MATERIAL SHOWN:
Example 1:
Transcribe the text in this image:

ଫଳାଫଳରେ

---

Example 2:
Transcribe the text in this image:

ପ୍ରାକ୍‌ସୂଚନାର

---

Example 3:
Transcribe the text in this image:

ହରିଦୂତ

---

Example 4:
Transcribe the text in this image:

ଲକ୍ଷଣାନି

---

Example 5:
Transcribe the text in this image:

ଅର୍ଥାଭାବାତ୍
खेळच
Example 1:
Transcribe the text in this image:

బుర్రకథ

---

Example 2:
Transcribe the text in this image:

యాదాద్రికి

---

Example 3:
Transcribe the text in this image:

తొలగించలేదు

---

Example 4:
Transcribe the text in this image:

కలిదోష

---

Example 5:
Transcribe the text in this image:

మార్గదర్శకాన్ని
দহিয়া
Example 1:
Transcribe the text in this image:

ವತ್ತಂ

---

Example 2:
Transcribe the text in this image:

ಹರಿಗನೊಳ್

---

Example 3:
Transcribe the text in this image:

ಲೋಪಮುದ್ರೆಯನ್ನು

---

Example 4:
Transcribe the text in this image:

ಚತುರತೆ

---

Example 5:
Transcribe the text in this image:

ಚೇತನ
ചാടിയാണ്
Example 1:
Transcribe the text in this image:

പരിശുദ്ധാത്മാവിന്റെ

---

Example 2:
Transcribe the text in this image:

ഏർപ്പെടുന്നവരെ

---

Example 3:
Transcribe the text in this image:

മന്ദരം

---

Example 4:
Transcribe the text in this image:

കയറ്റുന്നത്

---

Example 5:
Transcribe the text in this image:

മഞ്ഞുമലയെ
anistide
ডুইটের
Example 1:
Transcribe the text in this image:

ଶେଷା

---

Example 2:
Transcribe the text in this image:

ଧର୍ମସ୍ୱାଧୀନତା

YOUR INSTRUCTIONS: Nothing in the records may change. Print all of them.

SOLUTION TO THE PROBLEM:
Example 1:
Transcribe the text in this image:

ଫଳାଫଳରେ

---

Example 2:
Transcribe the text in this image:

ପ୍ରାକ୍‌ସୂଚନାର

---

Example 3:
Transcribe the text in this image:

ହରିଦୂତ

---

Example 4:
Transcribe the text in this image:

ଲକ୍ଷଣାନି

---

Example 5:
Transcribe the text in this image:

ଅର୍ଥାଭାବାତ୍
खेळच
Example 1:
Transcribe the text in this image:

బుర్రకథ

---

Example 2:
Transcribe the text in this image:

యాదాద్రికి

---

Example 3:
Transcribe the text in this image:

తొలగించలేదు

---

Example 4:
Transcribe the text in this image:

కలిదోష

---

Example 5:
Transcribe the text in this image:

మార్గదర్శకాన్ని
দহিয়া
Example 1:
Transcribe the text in this image:

ವತ್ತಂ

---

Example 2:
Transcribe the text in this image:

ಹರಿಗನೊಳ್

---

Example 3:
Transcribe the text in this image:

ಲೋಪಮುದ್ರೆಯನ್ನು

---

Example 4:
Transcribe the text in this image:

ಚತುರತೆ

---

Example 5:
Transcribe the text in this image:

ಚೇತನ
ചാടിയാണ്
Example 1:
Transcribe the text in this image:

പരിശുദ്ധാത്മാവിന്റെ

---

Example 2:
Transcribe the text in this image:

ഏർപ്പെടുന്നവരെ

---

Example 3:
Transcribe the text in this image:

മന്ദരം

---

Example 4:
Transcribe the text in this image:

കയറ്റുന്നത്

---

Example 5:
Transcribe the text in this image:

മഞ്ഞുമലയെ
anistide
ডুইটের
Example 1:
Transcribe the text in this image:

ଶେଷା

---

Example 2:
Transcribe the text in this image:

ଧର୍ମସ୍ୱାଧୀନତା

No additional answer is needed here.